A Universidade do Estado do Amazonas (UEA), por meio da Escola Superior de Tecnologia (EST), sediará, em setembro deste ano, o HUB regional do Exercício Guardião Cibernético 8.0 (EGC 8.0), considerado o maior treinamento de defesa cibernética da América Latina. A iniciativa é coordenada pelo Exército Brasileiro, vinculado ao Ministério da Defesa, do Governo Federal.

Como parte da preparação, a EST/UEA recebeu, na segunda-feira (2/3), a visita técnica de representantes do Comando de Defesa Cibernética (ComDCiber). A agenda incluiu reuniões institucionais com a direção da unidade e vistorias à infraestrutura que receberá as atividades em Manaus. Realizado em âmbito nacional, o EGC 8.0 tem como objetivo ampliar a resiliência do país frente a incidentes cibernéticos, com foco na proteção de infraestruturas críticas, como energia, finanças e telecomunicações.

O exercício é estruturado a partir de simulações de ataques digitais, promovendo a integração entre Forças Armadas, órgãos governamentais, academia e setor produtivo. A proposta é elevar o nível de prontidão e a capacidade de resposta do Brasil diante de ameaças virtuais, fortalecendo a cooperação interinstitucional e a cultura de segurança digital.

O reitor da UEA, Prof. Dr. André Zogahib, ressaltou o caráter estratégico do evento para a instituição e para a região Norte.

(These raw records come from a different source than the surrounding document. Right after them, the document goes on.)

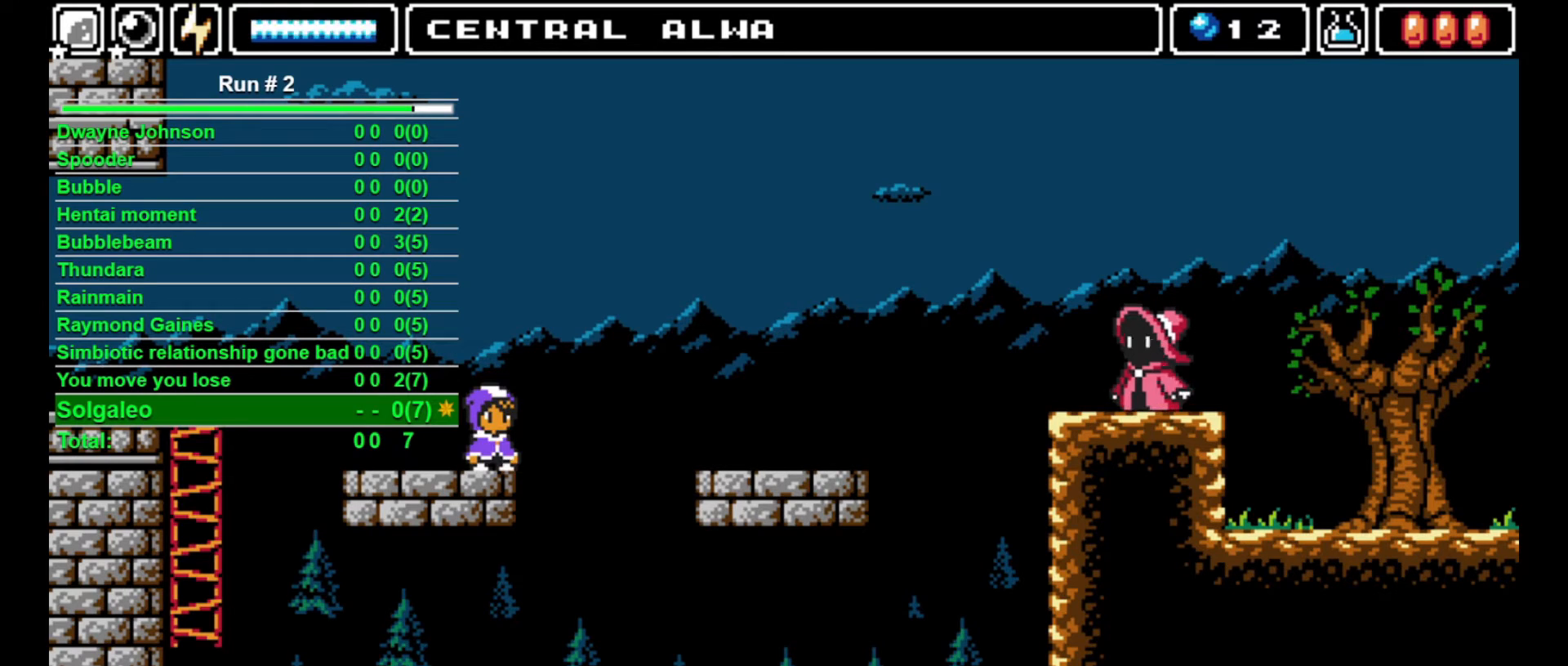
{"buttons": ["DPAD_DOWN"], "events": [[200, "DPAD_DOWN", "down"]]}
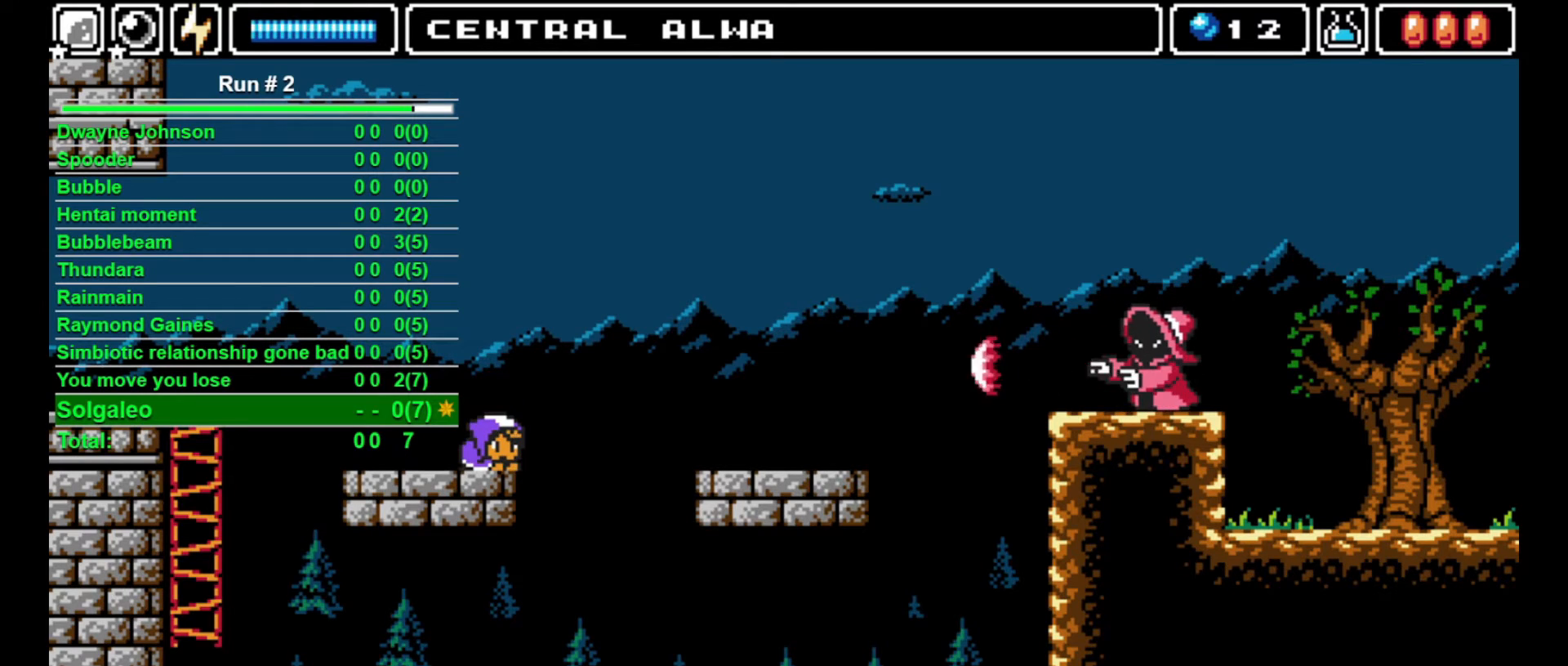
{"buttons": ["DPAD_DOWN"], "events": []}
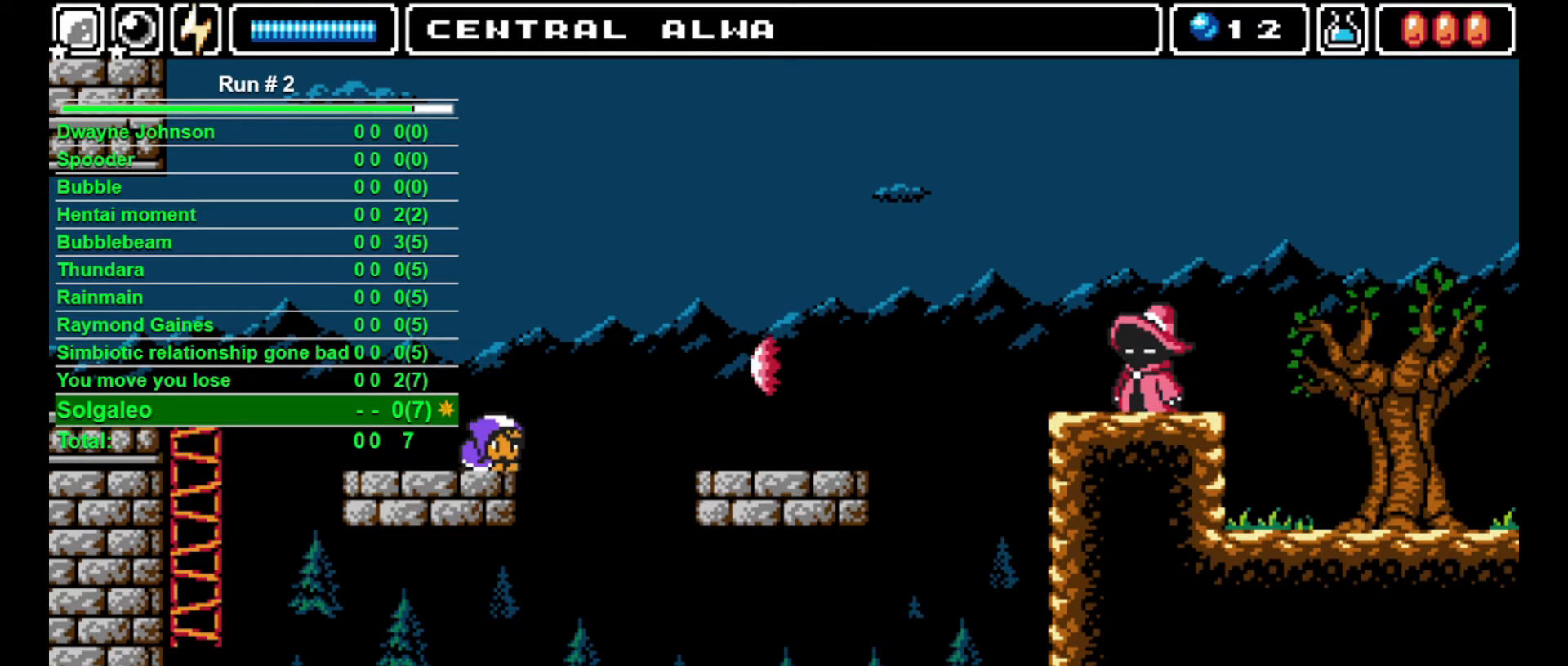
{"buttons": ["DPAD_DOWN"], "events": []}
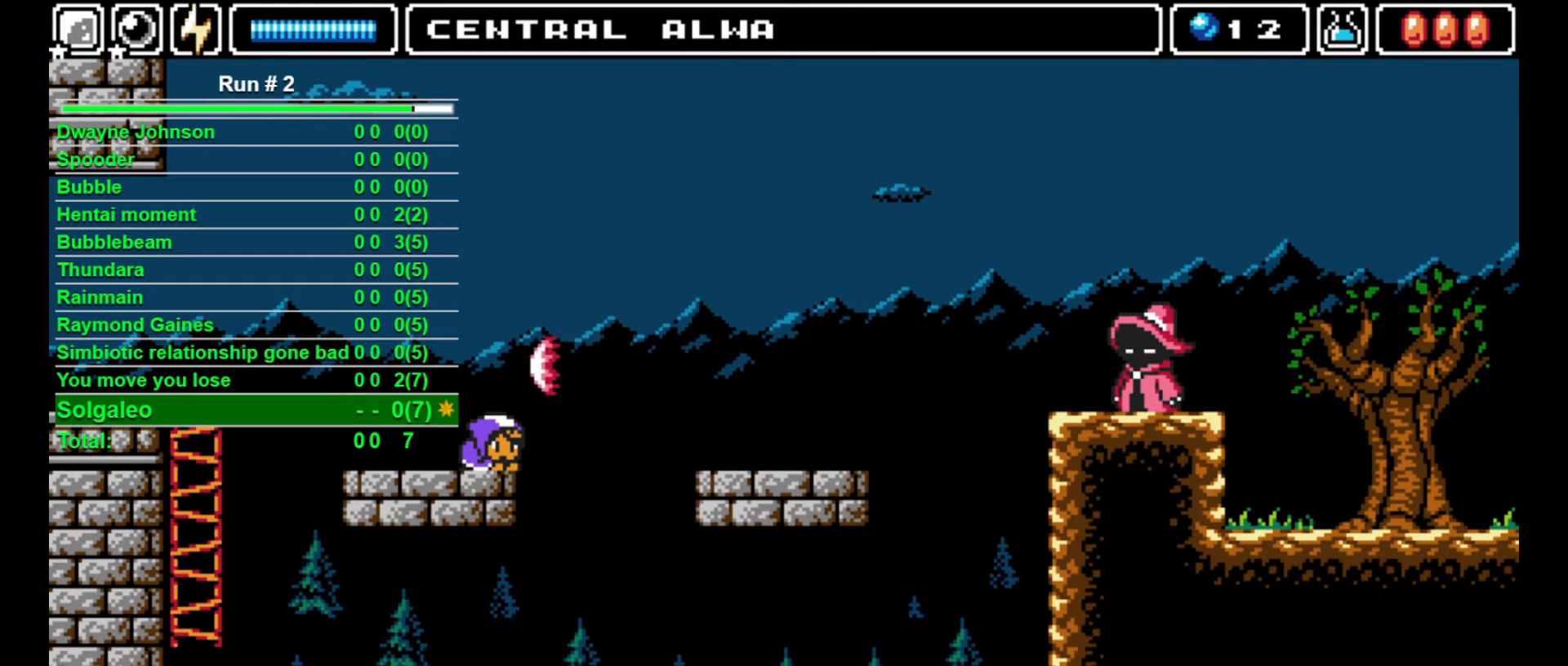
{"buttons": ["SQUARE", "DPAD_UP"], "events": [[367, "CROSS", "down"], [400, "DPAD_DOWN", "up"], [400, "DPAD_UP", "down"], [467, "CROSS", "up"], [467, "SQUARE", "down"]]}
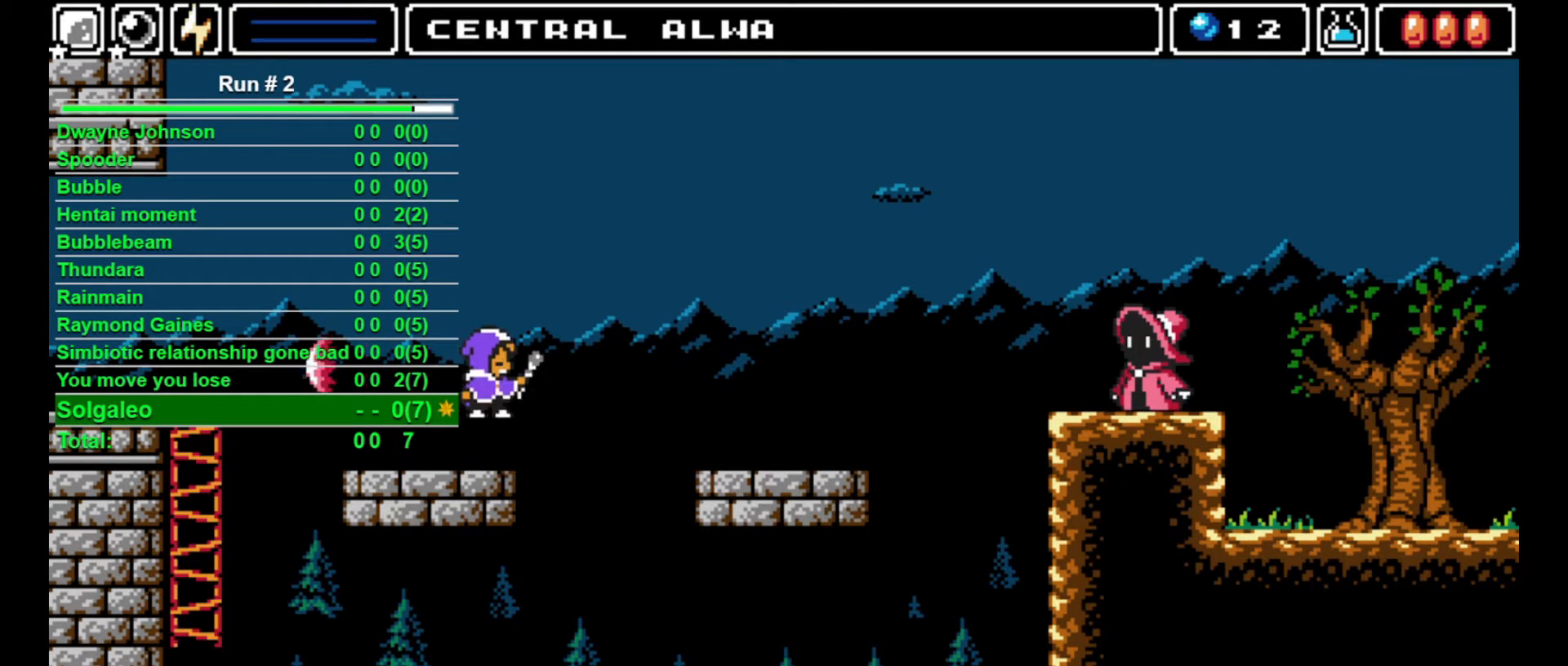
{"buttons": ["DPAD_DOWN"], "events": [[67, "SQUARE", "up"], [200, "DPAD_UP", "up"], [367, "DPAD_DOWN", "down"]]}
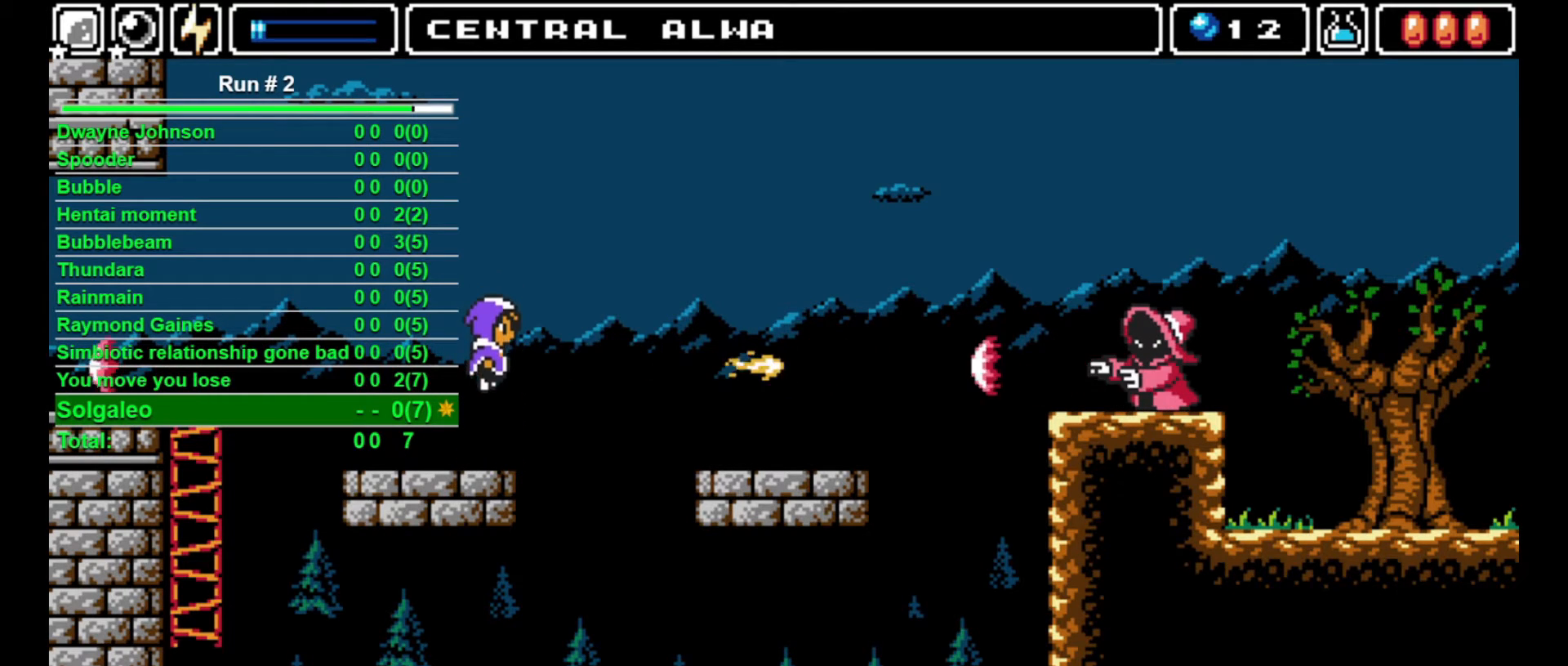
{"buttons": ["DPAD_DOWN"], "events": []}
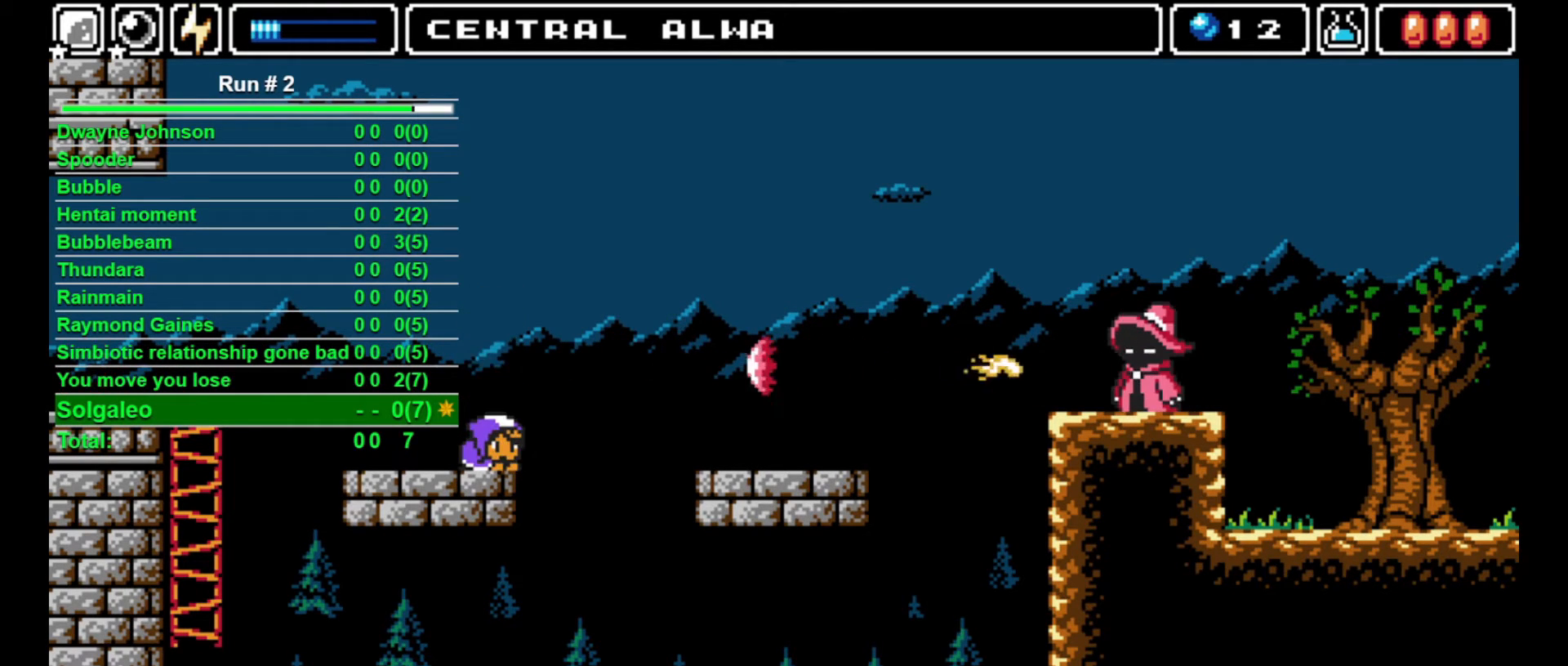
{"buttons": ["DPAD_DOWN"], "events": []}
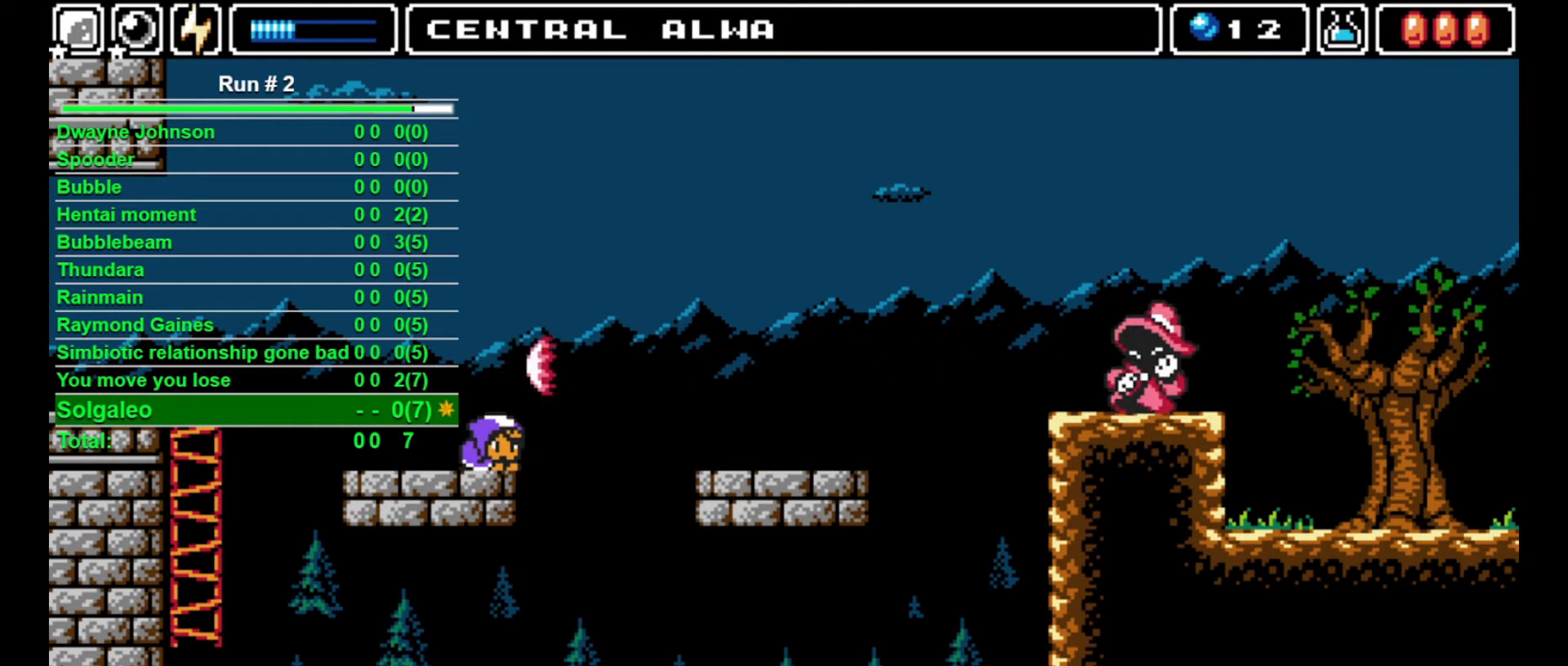
{"buttons": ["DPAD_DOWN"], "events": []}
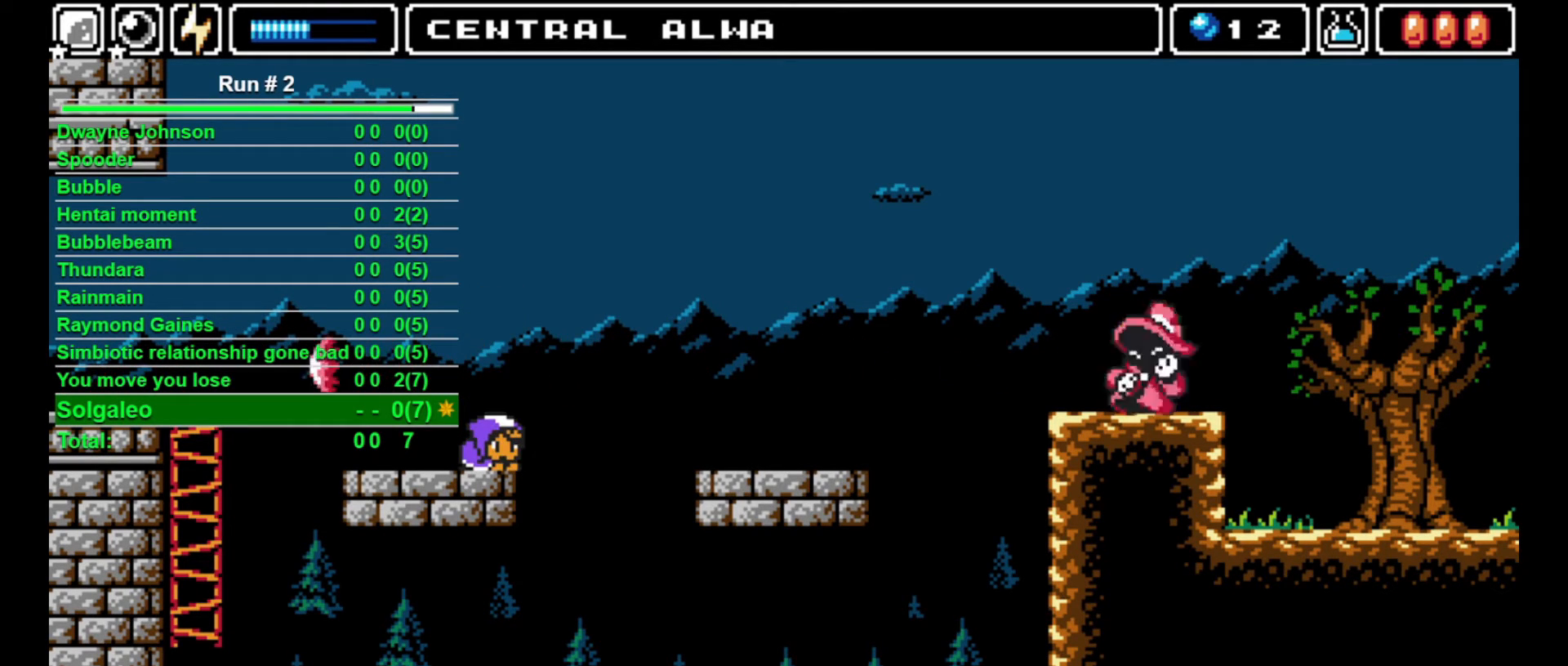
{"buttons": ["CROSS", "DPAD_RIGHT"], "events": [[367, "DPAD_DOWN", "up"], [467, "CROSS", "down"], [467, "DPAD_RIGHT", "down"]]}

“Receber o Exercício Guardião Cibernético 8.0 como HUB regional, em nossa Escola Superior de Tecnologia, representa o reconhecimento da capacidade técnica da UEA, da excelência dos nossos pesquisadores e da infraestrutura que colocamos à disposição do país. A cibersegurança é um tema central para a soberania nacional e para a proteção de serviços essenciais. Ao sediar esse exercício, reafirmamos nosso compromisso com a inovação tecnológica, a pesquisa aplicada e a formação de profissionais preparados para desafios complexos”, afirmou.

Segundo o diretor da EST, Prof. Dr. Jucimar Silva Júnior, que recepcionou a comitiva liderada pelo general de Divisão Ivan de Sousa Corrêa Filho, a escolha da UEA como HUB regional consolida o protagonismo da universidade no campo da Ciência, Tecnologia e Inovação (CT&I) na Amazônia.

“Trata-se de um reconhecimento à competência dos nossos docentes, pesquisadores e estudantes. A cibersegurança está entre as frentes estratégicas da EST/UEA para os próximos anos, e estamos preparados para contribuir com a defesa digital do Brasil a partir da região amazônica”, destacou.

Também participaram da visita representantes do ComDCiber e do Comando Militar da Amazônia (CMA), além de oficiais de unidades especializadas em comunicações, guerra eletrônica e telemática.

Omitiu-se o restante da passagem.